• _Document passage_
##########

Saturday, May 02, 2009



Catch Up

It has been 2 months since my last confession . . .

I have moved away from blogging and have been consumed by Facebook (crackbook). This is just a simple fact. I’m not saying one is superior to the other; Facebook is just quicker and easier. The blog started out as a diary of our journey toward immigration. We are moving toward year 3 since we have been in Canada and I guess I don’t have much more to say about immigrating here. I’m not sure how many USians are still looking to immigrate. Maybe changes in economy, housing, Obama, etc have changed things.

So I will tell you about our latest adventure. We spent 8 days on Grand Cayman Island. I have noticed how living in Canada has changed things about the way we travel. In the past, the first thing we would have done upon arriving in another country is rent a car. Sometimes the car would not be used for several days. It would sit in the parking lot. But we knew it was there if we decided to go somewhere. This trip was quite different. We used a taxi to get to our hotel but that was it. We used the bus to get everywhere else. It is a bargain at $2 CI to go anywhere one way. The buses are all large vans. They beep their horns at you as you walk along and you wave at them if you want them to stop and pick you up. They stop anywhere. There are designated stops but they will let you off and pick you up anywhere. The Caymanian people were warm, helpful and wonderful to us travelers.

##########

• _Job item_
Which words does the blog post use to describe the Caymanian people?

##########

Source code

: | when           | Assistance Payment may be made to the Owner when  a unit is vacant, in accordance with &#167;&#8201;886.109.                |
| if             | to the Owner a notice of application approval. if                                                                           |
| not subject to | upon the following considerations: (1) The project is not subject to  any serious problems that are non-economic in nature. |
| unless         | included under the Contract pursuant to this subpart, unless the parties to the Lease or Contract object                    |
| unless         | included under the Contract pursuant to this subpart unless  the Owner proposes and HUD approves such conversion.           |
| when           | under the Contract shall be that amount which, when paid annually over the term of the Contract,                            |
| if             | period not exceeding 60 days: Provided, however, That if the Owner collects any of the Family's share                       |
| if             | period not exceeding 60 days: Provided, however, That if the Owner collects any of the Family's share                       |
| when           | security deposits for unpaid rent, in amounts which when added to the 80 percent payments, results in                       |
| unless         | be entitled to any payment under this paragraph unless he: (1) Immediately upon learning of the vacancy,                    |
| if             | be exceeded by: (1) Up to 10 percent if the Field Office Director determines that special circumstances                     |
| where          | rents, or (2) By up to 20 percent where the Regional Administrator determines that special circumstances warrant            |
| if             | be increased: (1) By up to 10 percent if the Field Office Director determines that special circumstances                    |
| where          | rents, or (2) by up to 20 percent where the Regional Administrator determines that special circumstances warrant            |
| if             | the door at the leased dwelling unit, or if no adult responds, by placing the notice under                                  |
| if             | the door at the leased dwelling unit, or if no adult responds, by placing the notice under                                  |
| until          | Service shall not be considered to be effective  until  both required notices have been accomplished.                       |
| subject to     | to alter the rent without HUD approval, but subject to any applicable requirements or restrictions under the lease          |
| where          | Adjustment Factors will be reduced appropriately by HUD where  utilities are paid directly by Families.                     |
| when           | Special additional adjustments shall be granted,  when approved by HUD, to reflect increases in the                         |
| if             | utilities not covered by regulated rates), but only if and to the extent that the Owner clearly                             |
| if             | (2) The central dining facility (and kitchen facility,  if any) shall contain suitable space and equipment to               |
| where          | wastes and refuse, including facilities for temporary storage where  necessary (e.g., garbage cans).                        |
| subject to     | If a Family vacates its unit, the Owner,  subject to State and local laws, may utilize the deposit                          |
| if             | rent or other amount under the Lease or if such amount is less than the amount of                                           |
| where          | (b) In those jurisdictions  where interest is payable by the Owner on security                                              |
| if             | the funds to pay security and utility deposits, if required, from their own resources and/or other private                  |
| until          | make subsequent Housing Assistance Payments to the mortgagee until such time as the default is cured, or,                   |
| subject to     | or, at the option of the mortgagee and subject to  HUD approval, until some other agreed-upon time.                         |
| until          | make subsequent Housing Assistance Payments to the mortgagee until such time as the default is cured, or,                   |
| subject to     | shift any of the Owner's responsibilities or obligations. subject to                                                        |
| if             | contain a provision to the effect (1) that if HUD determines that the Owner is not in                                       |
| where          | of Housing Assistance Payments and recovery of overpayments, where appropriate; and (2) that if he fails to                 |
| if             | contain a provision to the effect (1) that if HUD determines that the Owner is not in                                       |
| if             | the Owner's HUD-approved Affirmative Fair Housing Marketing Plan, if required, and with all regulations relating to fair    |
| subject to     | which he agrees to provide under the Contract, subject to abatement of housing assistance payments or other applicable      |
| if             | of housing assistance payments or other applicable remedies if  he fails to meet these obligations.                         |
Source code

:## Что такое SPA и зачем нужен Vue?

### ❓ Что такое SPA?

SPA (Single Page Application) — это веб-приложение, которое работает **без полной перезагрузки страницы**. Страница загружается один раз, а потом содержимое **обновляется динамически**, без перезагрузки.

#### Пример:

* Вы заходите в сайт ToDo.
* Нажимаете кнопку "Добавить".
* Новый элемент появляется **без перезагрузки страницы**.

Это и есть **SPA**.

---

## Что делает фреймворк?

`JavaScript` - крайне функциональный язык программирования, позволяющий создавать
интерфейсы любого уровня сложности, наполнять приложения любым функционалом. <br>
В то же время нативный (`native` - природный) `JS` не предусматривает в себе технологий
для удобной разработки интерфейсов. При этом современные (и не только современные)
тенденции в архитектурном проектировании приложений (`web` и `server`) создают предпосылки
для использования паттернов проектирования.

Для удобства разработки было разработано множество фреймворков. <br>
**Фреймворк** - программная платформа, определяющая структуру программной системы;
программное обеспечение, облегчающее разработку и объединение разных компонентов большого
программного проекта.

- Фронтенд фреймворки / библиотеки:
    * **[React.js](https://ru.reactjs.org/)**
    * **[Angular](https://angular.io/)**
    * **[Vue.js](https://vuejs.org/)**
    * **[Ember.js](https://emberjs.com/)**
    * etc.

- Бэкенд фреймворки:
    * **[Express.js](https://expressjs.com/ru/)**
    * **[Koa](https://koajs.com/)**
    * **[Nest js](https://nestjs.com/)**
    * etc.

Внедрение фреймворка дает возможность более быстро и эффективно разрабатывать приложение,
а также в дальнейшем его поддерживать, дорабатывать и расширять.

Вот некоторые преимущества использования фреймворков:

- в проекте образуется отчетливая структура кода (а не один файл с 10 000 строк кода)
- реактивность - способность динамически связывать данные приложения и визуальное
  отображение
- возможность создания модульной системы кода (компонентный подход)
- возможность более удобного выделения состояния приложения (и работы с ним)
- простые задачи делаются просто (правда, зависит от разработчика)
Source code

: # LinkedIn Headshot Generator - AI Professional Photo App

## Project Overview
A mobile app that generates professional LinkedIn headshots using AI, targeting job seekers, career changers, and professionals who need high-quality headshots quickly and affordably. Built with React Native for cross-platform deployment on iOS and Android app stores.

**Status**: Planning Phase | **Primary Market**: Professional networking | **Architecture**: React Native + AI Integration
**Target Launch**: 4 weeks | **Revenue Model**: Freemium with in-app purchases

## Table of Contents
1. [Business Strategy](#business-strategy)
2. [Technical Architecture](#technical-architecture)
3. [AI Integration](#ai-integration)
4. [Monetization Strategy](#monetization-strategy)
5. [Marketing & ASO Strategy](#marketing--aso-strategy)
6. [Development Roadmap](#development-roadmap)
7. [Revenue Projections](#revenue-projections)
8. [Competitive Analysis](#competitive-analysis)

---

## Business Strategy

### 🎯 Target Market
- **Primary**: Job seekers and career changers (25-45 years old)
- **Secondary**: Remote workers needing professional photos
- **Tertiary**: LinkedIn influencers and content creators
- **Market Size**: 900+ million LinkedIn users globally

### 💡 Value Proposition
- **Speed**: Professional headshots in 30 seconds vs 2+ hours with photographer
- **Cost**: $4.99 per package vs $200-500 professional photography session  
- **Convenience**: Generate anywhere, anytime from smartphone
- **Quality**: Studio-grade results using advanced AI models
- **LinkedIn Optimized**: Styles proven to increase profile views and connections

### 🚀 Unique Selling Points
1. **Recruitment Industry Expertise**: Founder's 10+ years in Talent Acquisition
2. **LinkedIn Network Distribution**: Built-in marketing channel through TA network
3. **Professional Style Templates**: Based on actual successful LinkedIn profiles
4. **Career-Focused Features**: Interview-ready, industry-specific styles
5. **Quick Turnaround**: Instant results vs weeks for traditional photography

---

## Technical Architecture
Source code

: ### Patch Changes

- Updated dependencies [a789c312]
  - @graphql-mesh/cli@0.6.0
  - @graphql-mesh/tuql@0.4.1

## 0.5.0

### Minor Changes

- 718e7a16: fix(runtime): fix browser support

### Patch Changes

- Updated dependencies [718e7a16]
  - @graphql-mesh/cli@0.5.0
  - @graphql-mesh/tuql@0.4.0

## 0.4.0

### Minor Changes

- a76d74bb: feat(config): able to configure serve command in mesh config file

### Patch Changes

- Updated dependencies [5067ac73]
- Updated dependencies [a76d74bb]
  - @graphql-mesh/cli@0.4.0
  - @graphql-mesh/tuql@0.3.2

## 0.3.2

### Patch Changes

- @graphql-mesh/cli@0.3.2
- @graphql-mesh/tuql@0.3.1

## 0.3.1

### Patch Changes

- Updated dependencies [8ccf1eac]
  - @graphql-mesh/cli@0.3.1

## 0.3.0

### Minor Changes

##########

• _Output for this task_
Warm, helpful, and wonderful.